Department of Biostatistics, The Johns Hopkins University Bloomberg School of Public Health, 615 North Wolfe Street, Baltimore, MD 21205, USA.
BMC Bioinformatics. 2011 Nov 16;12:449. doi: 10.1186/1471-2105-12-449.
RNA sequencing is a flexible and powerful new approach for measuring gene, exon, or isoform expression. To maximize the utility of RNA sequencing data, new statistical methods are needed for clustering, differential expression, and other analyses. A major barrier to the development of new statistical methods is the lack of RNA sequencing datasets that can be easily obtained and analyzed in common statistical software packages such as R. To speed up the development process, we have created a resource of analysis-ready RNA-sequencing datasets. 2 DESCRIPTION: ReCount is an online resource of RNA-seq gene count tables and auxilliary data. Tables were built from raw RNA sequencing data from 18 different published studies comprising 475 samples and over 8 billion reads. Using the Myrna package, reads were aligned, overlapped with gene models and tabulated into gene-by-sample count tables that are ready for statistical analysis. Count tables and phenotype data were combined into Bioconductor ExpressionSet objects for ease of analysis. ReCount also contains the Myrna manifest files and R source code used to process the samples, allowing statistical and computational scientists to consider alternative parameter values. 3 CONCLUSIONS: By combining datasets from many studies and providing data that has already been processed from. fastq format into ready-to-use. RData and. txt files, ReCount facilitates analysis and methods development for RNA-seq count data. We anticipate that ReCount will also be useful for investigators who wish to consider cross-study comparisons and alternative normalization strategies for RNA-seq.

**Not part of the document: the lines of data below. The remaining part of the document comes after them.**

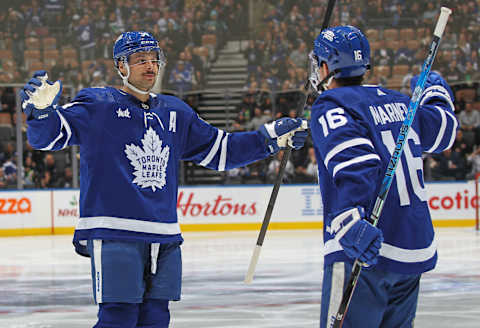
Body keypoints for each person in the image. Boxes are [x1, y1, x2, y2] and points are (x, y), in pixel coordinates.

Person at [20, 31, 308, 328]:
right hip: (115, 232)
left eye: (154, 59)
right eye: (140, 59)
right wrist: (41, 113)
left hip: (165, 235)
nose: (150, 66)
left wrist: (270, 138)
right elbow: (49, 137)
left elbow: (222, 151)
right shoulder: (98, 104)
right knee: (118, 318)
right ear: (121, 66)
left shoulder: (175, 112)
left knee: (157, 319)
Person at [308, 26, 458, 328]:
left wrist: (349, 218)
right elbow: (444, 130)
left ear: (325, 66)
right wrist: (435, 91)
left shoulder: (331, 105)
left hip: (363, 250)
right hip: (412, 249)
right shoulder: (400, 102)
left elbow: (356, 163)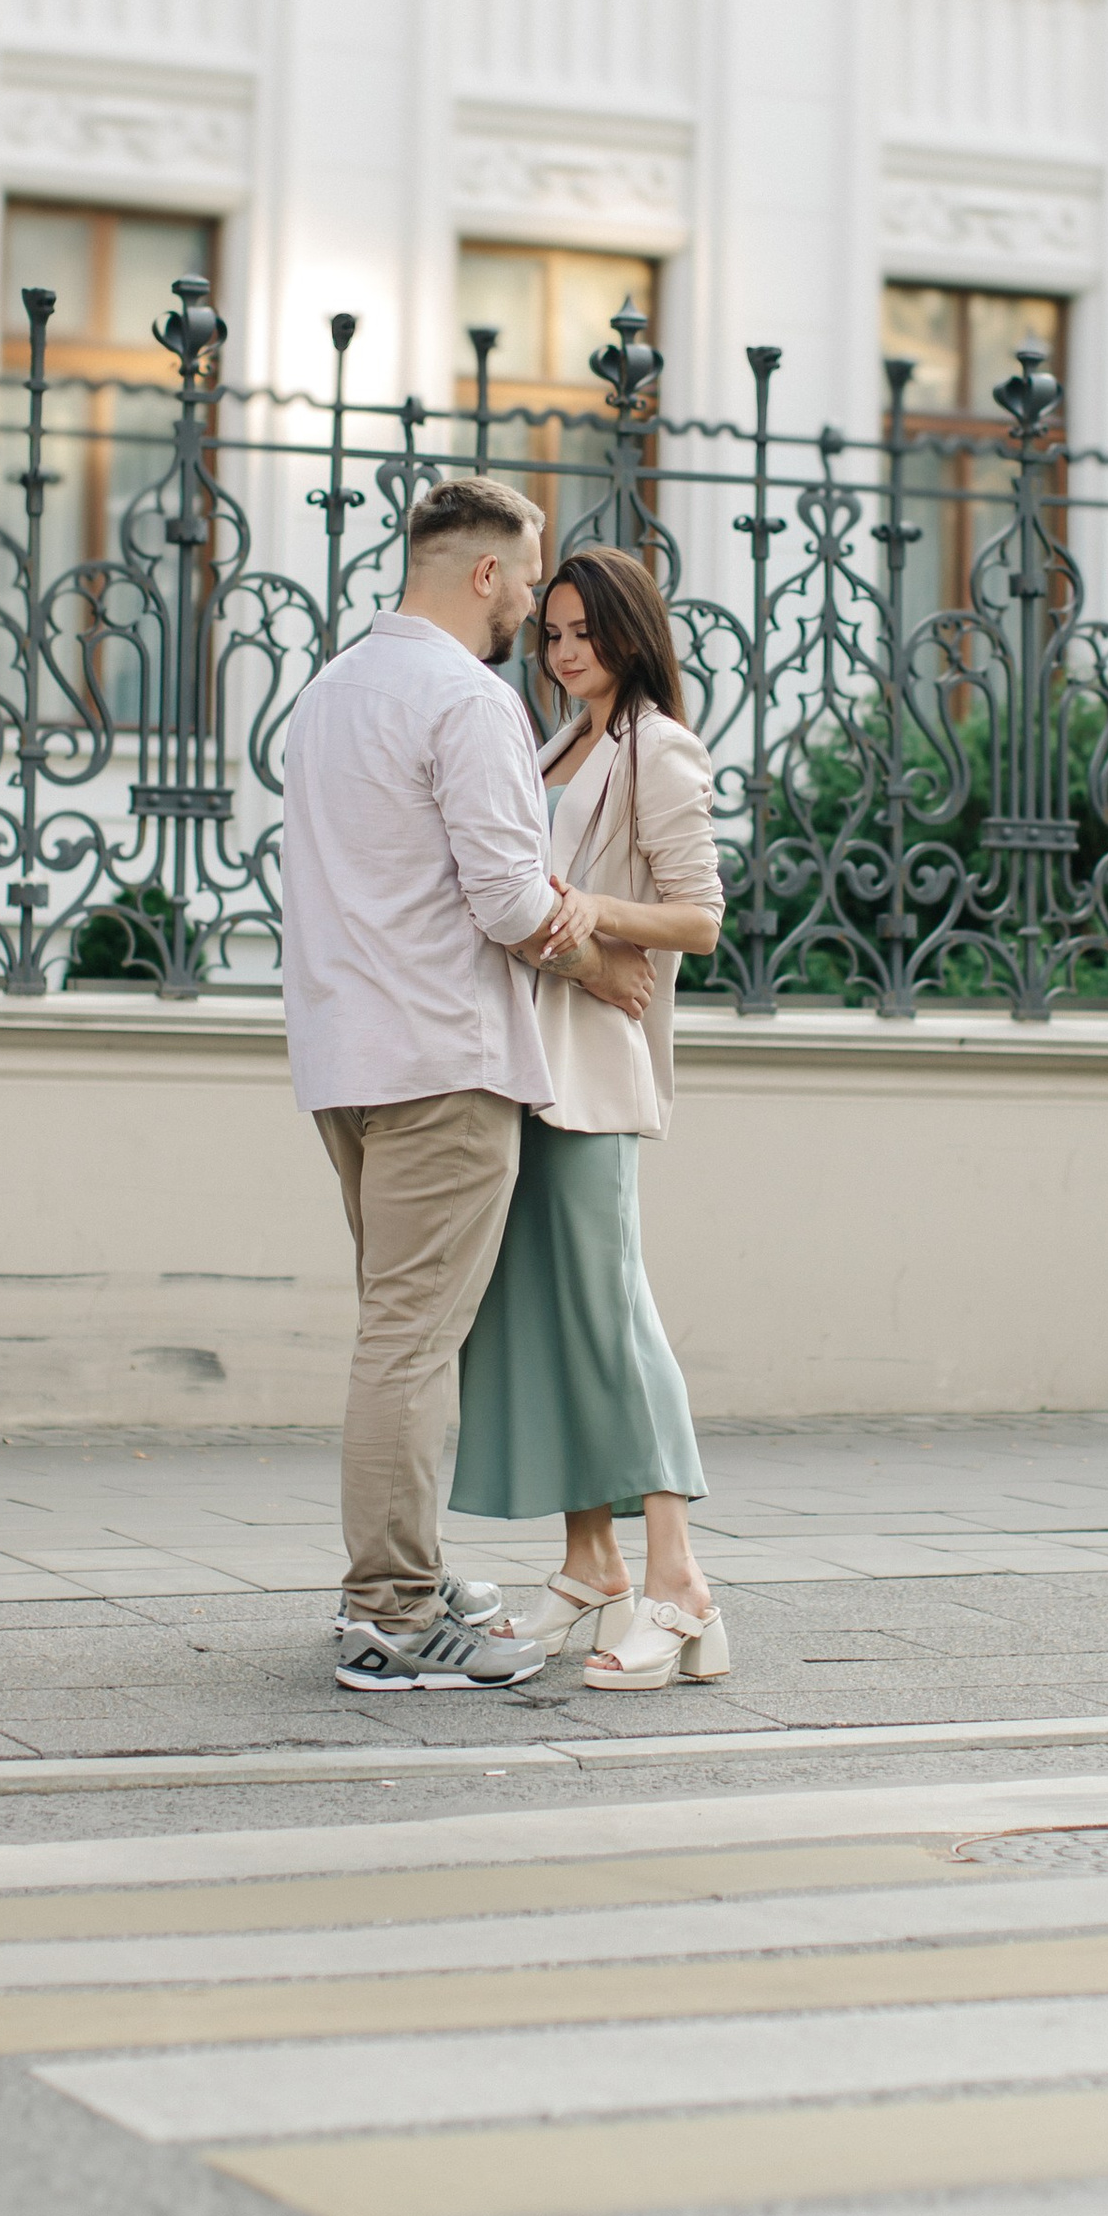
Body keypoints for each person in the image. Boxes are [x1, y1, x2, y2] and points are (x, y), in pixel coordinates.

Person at [277, 475, 652, 1695]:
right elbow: (507, 898)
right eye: (529, 577)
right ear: (484, 573)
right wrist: (599, 964)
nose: (535, 608)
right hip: (441, 1061)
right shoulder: (466, 698)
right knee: (410, 1345)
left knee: (402, 1331)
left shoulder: (332, 691)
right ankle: (387, 1614)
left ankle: (412, 1582)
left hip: (346, 1059)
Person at [451, 544, 730, 1693]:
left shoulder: (657, 749)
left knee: (612, 1318)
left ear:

RNA 测序是一种灵活且强大的新方法,可用于测量基因、外显子或异构体的表达。为了最大限度地利用 RNA 测序数据,需要新的统计方法来进行聚类、差异表达和其他分析。开发新统计方法的主要障碍是缺乏可在 R 等常见统计软件包中轻松获取和分析的 RNA 测序数据集。为了加快开发过程,我们创建了一个可分析的 RNA 测序数据集资源。
ReCount 是一个在线 RNA-seq 基因计数表和辅助数据资源。表是从 18 项不同的已发表研究的原始 RNA 测序数据构建的,这些研究共包含 475 个样本和超过 80 亿个reads。使用 Myrna 包,将 reads 进行比对、与基因模型重叠,并将其制表为适合统计分析的基因样本计数表。将计数表和表型数据组合到 Bioconductor ExpressionSet 对象中,以便于分析。ReCount 还包含用于处理样本的 Myrna 清单文件和 R 源代码,允许统计和计算科学家考虑替代参数值。
通过合并来自多个研究的数据集,并提供已从 fastq 格式处理为可用于. RData 和. txt 文件的数据集,ReCount 促进了 RNA-seq 计数数据的分析和方法开发。我们预计 ReCount 对于希望考虑跨研究比较和 RNA-seq 替代标准化策略的研究人员也将非常有用。